County Clerk Carol Maggard said she believed the previous commissioners had understood the continuous funding need in their planning.

Brazil said he was expecting ongoing operation money to come from the solid waste fund.

Brazil said he had checked with the Marion County Conservation District to determine grass planting prices at the landfill. MCCD suggested using their drill and their contractor for planting native grass, which would cost an estimated $1,500.

Brazil said he had heard of an estimated $35 an acre for planting bromegrass. He said he was told by county road and bridge that their tractor wasn’t outfitted to pull a drill.

Holub said he would bring a tractor to plant brome at a reduced price if he had to.

Brazil said he and Chappelle had discussed using the land with the landfill for some type of low-impact public recreational use, perhaps as a wildlife area with walking trails. He said the area had extensive wetland including an old pond that was filled in.

He confirmed for commissioners that all drainage water off the landfill stays on the property.

The commissioners agreed they would like to have a group like Quail Unlimited or Ducks Unlimited manage the area for wildlife rather than have the county get any grant money that might obligate other management.

Dallke asked Brazil how the commissioners might further empower him to get clusters of junk vehicles in the county cleaned up, or to stop a practice of old trailers being dumped in a former rock quarry.

Brazil said he already has power to go to the Kansas Department of Transportation to get help to clean up collections of 10 or more junk vehicles or on regulating junkyards. He said most inquiries were not followed through on unless health and safety issues were involved.

Dallke said the county needs to find ways to “control our own destiny” because, as evidenced by the piles of highway construction concrete that have remained along U.S. Highway 50 for two years, “the state doesn’t much care about our concerns.”

The commissioners opened bids for cleaning up mold infestation in the courthouse, but found the details and differences given in the bids sufficient to decide they would pay a consultant extra money to go through them.

Stover Pest of Maize bid $13,510.43 for the job compared to $34,589.84 from ACT of Wichita, but commissioners found differences offered difficult to decipher. NCRI of Wichita only made estimates by the square foot.

Thiesen said his department will hold a CPR “Families and Friends” class Nov. 12 in Hillsboro with an emphasis on older citizens from across the county coming in to increase awareness of the needs of each other.

He reported 97 ambulance runs for September: 13 from Florence, 36 from Hillsboro, 26 from Marion, 13 from Peabody and nine from Tampa.

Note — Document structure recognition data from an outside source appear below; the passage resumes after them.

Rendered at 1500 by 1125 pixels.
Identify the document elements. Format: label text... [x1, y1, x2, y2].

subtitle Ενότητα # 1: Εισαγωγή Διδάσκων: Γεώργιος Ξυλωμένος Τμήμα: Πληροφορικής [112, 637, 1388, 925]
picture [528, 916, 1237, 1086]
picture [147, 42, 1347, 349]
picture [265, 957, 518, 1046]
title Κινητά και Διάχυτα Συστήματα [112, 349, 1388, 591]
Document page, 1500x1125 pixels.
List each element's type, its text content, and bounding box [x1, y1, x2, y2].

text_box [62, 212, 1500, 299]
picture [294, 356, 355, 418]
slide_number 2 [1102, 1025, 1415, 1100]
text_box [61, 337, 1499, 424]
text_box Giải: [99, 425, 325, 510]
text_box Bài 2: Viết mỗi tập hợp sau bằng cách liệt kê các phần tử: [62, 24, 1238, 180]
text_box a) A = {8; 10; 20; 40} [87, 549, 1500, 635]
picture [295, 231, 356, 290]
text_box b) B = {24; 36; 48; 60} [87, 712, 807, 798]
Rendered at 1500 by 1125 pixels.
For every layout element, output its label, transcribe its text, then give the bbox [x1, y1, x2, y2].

Two first-response runs were made from Burns, four from Goessel and one from Durham.

The commissioners accepted an invoice for $15,978.59 from BG Consultants of Manhattan for its work on getting a new jail.

The commissioners reviewed a listing of 2004 unpaid property taxes. Dallke asked Maggard about communication from a local company on whether title search is done on delinquent properties to be sold at auction.

When she replied, “No,” Dallke called upon the commission to demand explanation from the company. He doubted the months that have gone by since first inquiry are justified “when all the information is here in our own courthouse.”

Dallke said he wanted the situation resolved right away to encourage payment of taxes.

“I represent the people who pay their taxes in a timely matter,”
he said. “For those who don’t do that, let’s get the property put up for sale.”

The commissioners decided to discuss the hiring of a new economic director at 7 p.m. Tuesday, Oct. 18.